One of the major challenges when implementing a site based on Sitecore CMS is determining how granular the templating and authoring should be. Decisions that the development team typically make in a vacuum have a large impact on the editor experience and adoption of Sitecore. Oshyn's approach is to facilitate a discussion as early as possible with the content editing team to determine how granular the fields of content are required to be.
Figure 1: Editing Granularity Discussion Diagram
On one end of the spectrum, the entire page is one big blob of text and users can do whatever they want. On the other end, each piece of text can be a separately managed component. Neither of these is desirable.

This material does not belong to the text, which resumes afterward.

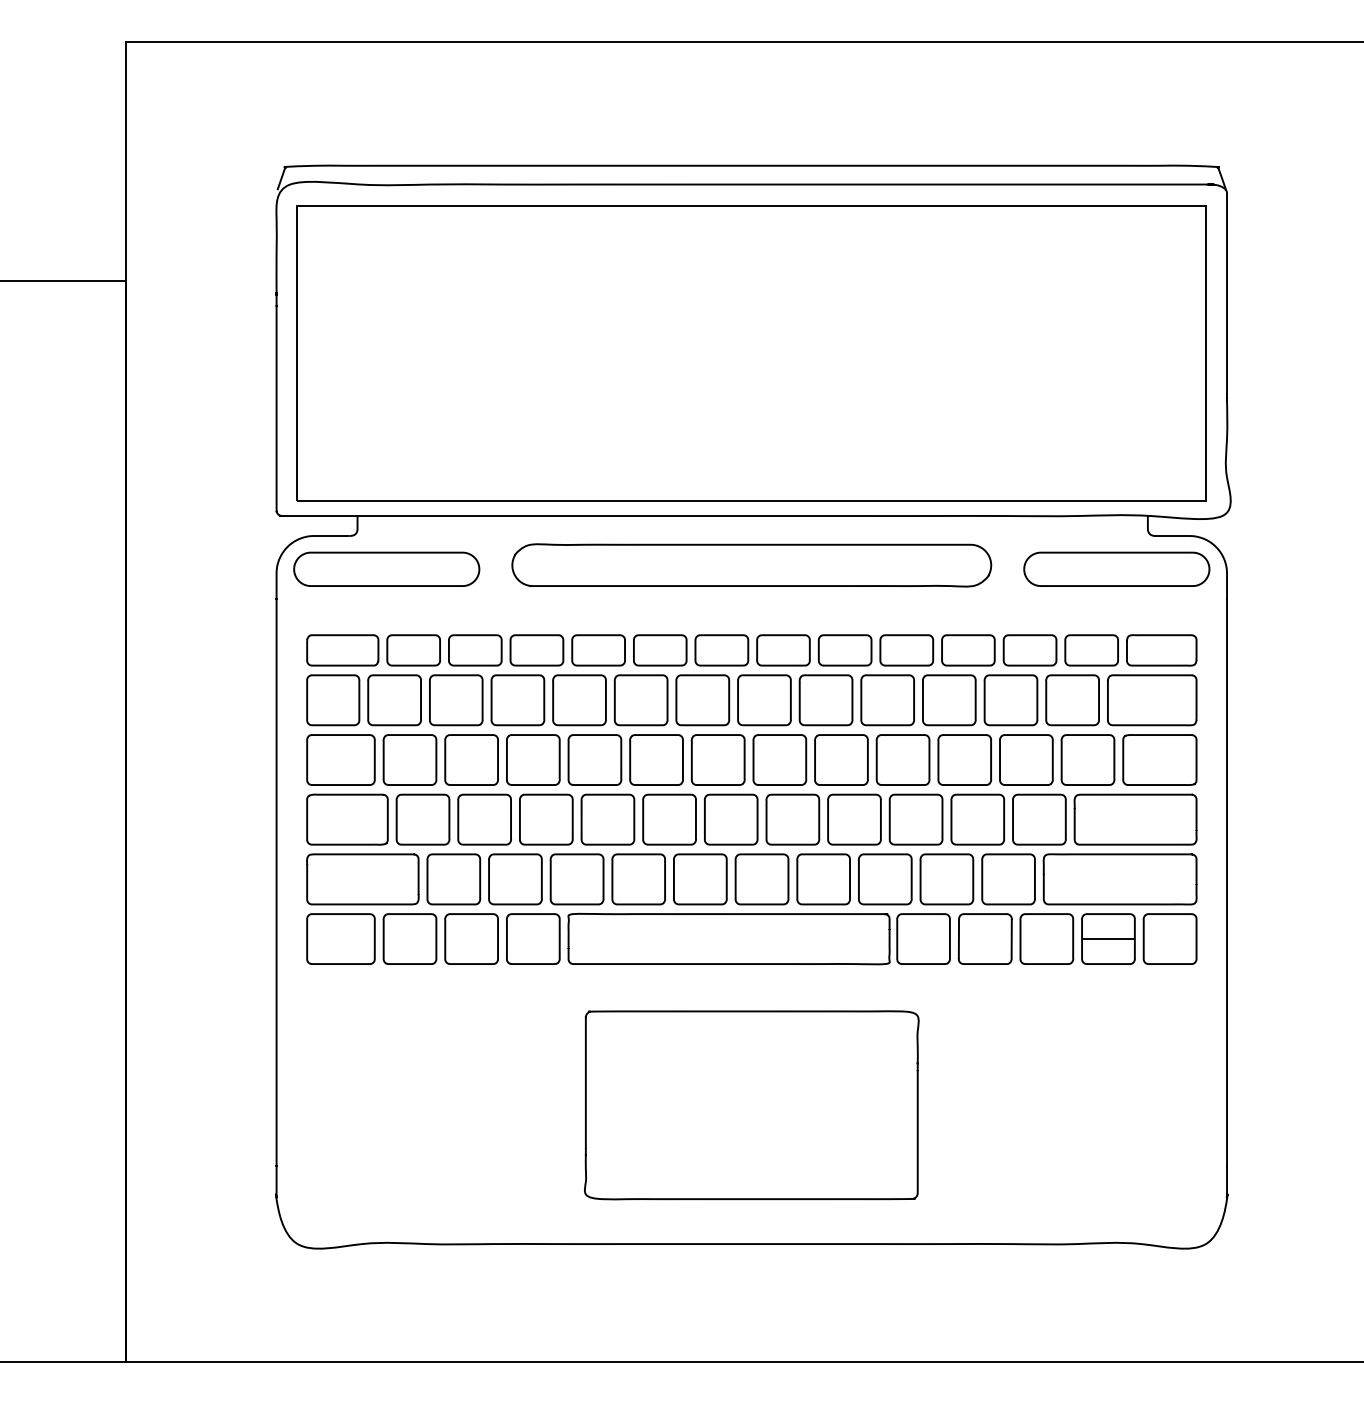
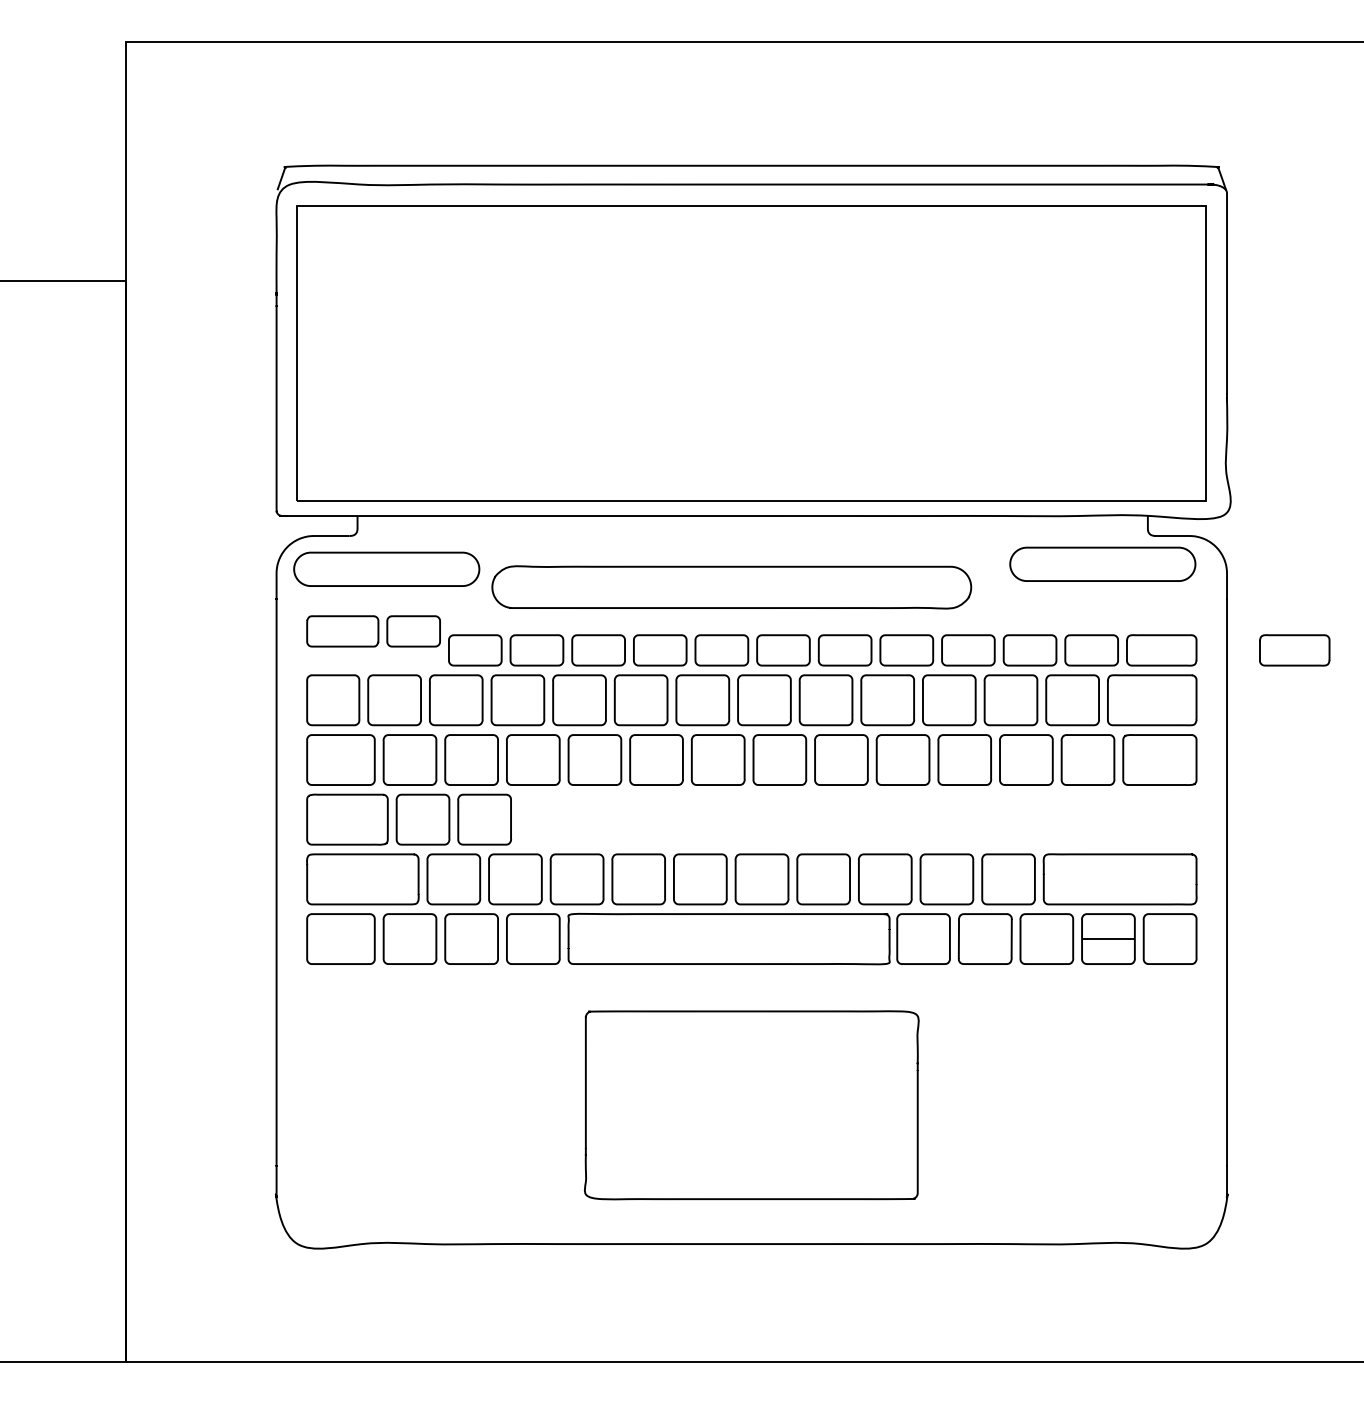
part at (751, 565) position: (751, 565) -> (731, 587)
part at (1116, 568) position: (1116, 568) -> (1102, 563)
part at (373, 650) position: (373, 650) -> (373, 631)
part at (1294, 650): none -> present
part at (858, 819): present -> none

The typical way to have the conversation is to sit down with the editing team and draw boxes around their wireframes (virtually or in person) to discuss exactly what the implications of either decision are. The types of trade-offs we want the editing team to consider are:
- If it is too large a block of text, you won't be able to re-use one piece of it on a separate page or component.
- If it is too small a block, there will be lots of clicks to edit the different sections and add multiple components.
- How important and risky is consistency across pages? Larger blocks of content are more likely to require HTML skills to keep them looking nice and could be difficult to keep working without proper HTML/CSS skills.
- Higher granularity makes it more difficult to dramatically change the design on a page in the future.
Therefore, the questions the editors need to answer are:
- Where WILL we want to re-use this? Will we EVER want to re-use this exact piece of content?
- Do I or someone on my team have HTML skills to work in large blocks of content?
- What can you envision doing with this page / content in the future? If this page structure is static and future updates mean changing the content within the existing components, then you can make it more granular. If the page structure is volatile then making major changes will be easier if the page is less granular.
Figuring out the right balance is an art and is different for each customer, website and possibly even for different pages or sections of the site. This decision is important as editors will be living with the consequences of it for many months to come and is typically the difference between whether they end up liking and adopting the system or rejecting it for something else.